RECORDS SUPPLIED Block Start

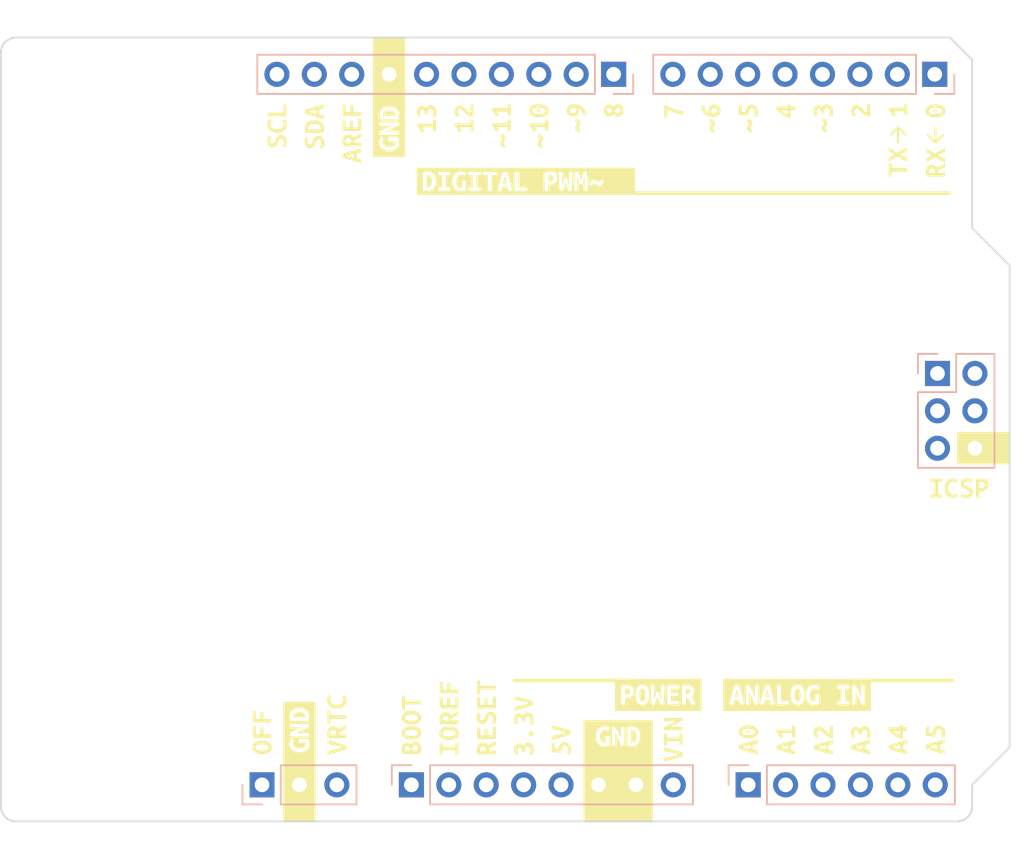
<source format=kicad_pcb>
(kicad_pcb (version 20221018) (generator pcbnew)

  (general
    (thickness 1.6)
  )

  (paper "A4")
  (layers
    (0 "F.Cu" signal)
    (31 "B.Cu" signal)
    (32 "B.Adhes" user "B.Adhesive")
    (33 "F.Adhes" user "F.Adhesive")
    (34 "B.Paste" user)
    (35 "F.Paste" user)
    (36 "B.SilkS" user "B.Silkscreen")
    (37 "F.SilkS" user "F.Silkscreen")
    (38 "B.Mask" user)
    (39 "F.Mask" user)
    (40 "Dwgs.User" user "User.Drawings")
    (41 "Cmts.User" user "User.Comments")
    (42 "Eco1.User" user "User.Eco1")
    (43 "Eco2.User" user "User.Eco2")
    (44 "Edge.Cuts" user)
    (45 "Margin" user)
    (46 "B.CrtYd" user "B.Courtyard")
    (47 "F.CrtYd" user "F.Courtyard")
    (48 "B.Fab" user)
    (49 "F.Fab" user)
    (50 "User.1" user)
    (51 "User.2" user)
    (52 "User.3" user)
    (53 "User.4" user)
    (54 "User.5" user)
    (55 "User.6" user)
    (56 "User.7" user)
    (57 "User.8" user)
    (58 "User.9" user)
  )

  (setup
    (pad_to_mask_clearance 0)
    (pcbplotparams
      (layerselection 0x00010fc_ffffffff)
      (plot_on_all_layers_selection 0x0000000_00000000)
      (disableapertmacros false)
      (usegerberextensions false)
      (usegerberattributes true)
      (usegerberadvancedattributes true)
      (creategerberjobfile true)
      (dashed_line_dash_ratio 12.000000)
      (dashed_line_gap_ratio 3.000000)
      (svgprecision 4)
      (plotframeref false)
      (viasonmask false)
      (mode 1)
      (useauxorigin false)
      (hpglpennumber 1)
      (hpglpenspeed 20)
      (hpglpendiameter 15.000000)
      (dxfpolygonmode true)
      (dxfimperialunits true)
      (dxfusepcbnewfont true)
      (psnegative false)
      (psa4output false)
      (plotreference true)
      (plotvalue true)
      (plotinvisibletext false)
      (sketchpadsonfab false)
      (subtractmaskfromsilk false)
      (outputformat 1)
      (mirror false)
      (drillshape 1)
      (scaleselection 1)
      (outputdirectory "")
    )
  )

  (net 0 "")
  (net 1 "A0{slash}D14")
  (net 2 "A1{slash}D15")
  (net 3 "A2{slash}D16")
  (net 4 "A3{slash}D17")
  (net 5 "A4{slash}D18")
  (net 6 "A5{slash}D19")
  (net 7 "CIPO")
  (net 8 "+5V")
  (net 9 "RSPCKA")
  (net 10 "COPI")
  (net 11 "RESET")
  (net 12 "GND")
  (net 13 "OFF")
  (net 14 "+BATT")
  (net 15 "BOOT")
  (net 16 "IOREF")
  (net 17 "+3V3")
  (net 18 "+VSW")
  (net 19 "D8")
  (net 20 "D9~")
  (net 21 "D10~")
  (net 22 "D11~")
  (net 23 "D12")
  (net 24 "D13")
  (net 25 "AREF")
  (net 26 "D18")
  (net 27 "D19")
  (net 28 "D0")
  (net 29 "D1")
  (net 30 "D2")
  (net 31 "D3~")
  (net 32 "D4")
  (net 33 "D5~")
  (net 34 "D6~")
  (net 35 "D7")

  (footprint "kibuzzard-636465A9" (layer "F.Cu") (at 105.3084 113.7452 90))

  (footprint "kibuzzard-64EA153F" (layer "F.Cu") (at 115.45 114.7064 90))

  (footprint "kibuzzard-6364669B" (layer "F.Cu") (at 125.6284 114.7358 90))

  (footprint "kibuzzard-63659489" (layer "F.Cu") (at 130.7084 75.4594 90))

  (footprint "kibuzzard-63646507" (layer "F.Cu") (at 128.1684 71.9542 90))

  (footprint "kibuzzard-6364668F" (layer "F.Cu") (at 130.7084 114.7104 90))

  (footprint "kibuzzard-636464C1" (layer "F.Cu") (at 115.4684 72.005 90))

  (footprint "kibuzzard-64EA16B9" (layer "F.Cu") (at 111.7092 116.84))

  (footprint "kibuzzard-64EA15CB" (layer "F.Cu") (at 118.0084 72.517 90))

  (footprint "MountingHole:MountingHole_3.2mm_M3" (layer "F.Cu") (at 83.7184 117.7544))

  (footprint "kibuzzard-64EA1802" (layer "F.Cu") (at 92.6084 113.6904 90))

  (footprint "kibuzzard-63656678" (layer "F.Cu") (at 105.4392 76.7704))

  (footprint "kibuzzard-63646688" (layer "F.Cu") (at 133.2484 114.7104 90))

  (footprint "kibuzzard-636463E3" (layer "F.Cu") (at 111.4044 71.9542 90))

  (footprint "kibuzzard-64EA1739" (layer "F.Cu") (at 96.16 71.0438 90))

  (footprint "kibuzzard-64EA162C" (layer "F.Cu") (at 98.7044 72.517 90))

  (footprint "kibuzzard-63659483" (layer "F.Cu") (at 133.2484 75.4848 90))

  (footprint "kibuzzard-64EA1B1D" (layer "F.Cu") (at 108.8644 72.4916 90))

  (footprint "kibuzzard-64EA1AE1" (layer "F.Cu") (at 97.67 113.6904 90))

  (footprint "kibuzzard-6364607A" (layer "F.Cu") (at 91.0844 73.0464 90))

  (footprint "kibuzzard-6364651D" (layer "F.Cu") (at 133.2484 71.9796 90))

  (footprint "kibuzzard-63646605" (layer "F.Cu") (at 107.8484 114.7104 90))

  (footprint "kibuzzard-636463C7" (layer "F.Cu") (at 106.3232 73.021 90))

  (footprint "kibuzzard-6364657A" (layer "F.Cu") (at 100.2284 113.2372 90))

  (footprint "MountingHole:MountingHole_3.2mm_M3" (layer "F.Cu") (at 135.7884 84.7344))

  (footprint "kibuzzard-64EA1511" (layer "F.Cu") (at 120.5484 114.7104 90))

  (footprint "MountingHole:MountingHole_3.2mm_M3" (layer "F.Cu") (at 135.7884 112.6744))

  (footprint "kibuzzard-64EA17CF" (layer "F.Cu") (at 90.0684 116.205 90))

  (footprint "kibuzzard-6365405C" (layer "F.Cu") (at 134.8778 97.6122))

  (footprint "kibuzzard-64EA1958" (layer "F.Cu") (at 87.5284 114.2238 90))

  (footprint "kibuzzard-63646593" (layer "F.Cu") (at 102.7684 113.2022 90))

  (footprint "kibuzzard-63646671" (layer "F.Cu") (at 123.0884 114.7358 90))

  (footprint "kibuzzard-63646512" (layer "F.Cu") (at 130.7084 71.9288 90))

  (footprint "kibuzzard-64EA1767" (layer "F.Cu") (at 125.6284 72.4916 90))

  (footprint "kibuzzard-636463B1" (layer "F.Cu") (at 103.7844 73.021 90))

  (footprint "kibuzzard-636466AF" (layer "F.Cu") (at 123.8542 111.658))

  (footprint "MountingHole:MountingHole_3.2mm_M3" (layer "F.Cu") (at 85 69.5))

  (footprint "kibuzzard-63646358" (layer "F.Cu") (at 114.4308 111.658))

  (footprint "kibuzzard-64EA1B42" (layer "F.Cu") (at 93.62 73.533 90))

  (footprint "kibuzzard-636462BB" (layer "F.Cu") (at 101.2444 72.4876 90))

  (footprint "kibuzzard-64EA177C" (layer "F.Cu") (at 120.5484 72.517 90))

  (footprint "kibuzzard-63646694" (layer "F.Cu") (at 128.1684 114.7358 90))

  (footprint "kibuzzard-63646068" (layer "F.Cu") (at 88.5444 73.021 90))

  (footprint "kibuzzard-636464E7" (layer "F.Cu") (at 123.0884 72.005 90))

  (footprint "Connector_PinHeader_2.54mm:PinHeader_1x08_P2.54mm_Vertical" (layer "B.Cu") (at 97.67 117.765 -90))

  (footprint "Connector_PinHeader_2.54mm:PinHeader_1x10_P2.54mm_Vertical" (layer "B.Cu") (at 111.4 69.5 90))

  (footprint "Connector_PinHeader_2.54mm:PinH
... [28328 chars truncated]
</source>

RECORDS SUPPLIED Block End

**DESCRIPTION OF THE TASK**
Return the span of lines in the data above that opens at the line with "115.45 114.7064 90))" and closes at the line with "130.7084 75.4594 90))", exactly, ends included, nothing else.

**RESPONSE AREA**
  (footprint "kibuzzard-64EA153F" (layer "F.Cu") (at 115.45 114.7064 90))

  (footprint "kibuzzard-6364669B" (layer "F.Cu") (at 125.6284 114.7358 90))

  (footprint "kibuzzard-63659489" (layer "F.Cu") (at 130.7084 75.4594 90))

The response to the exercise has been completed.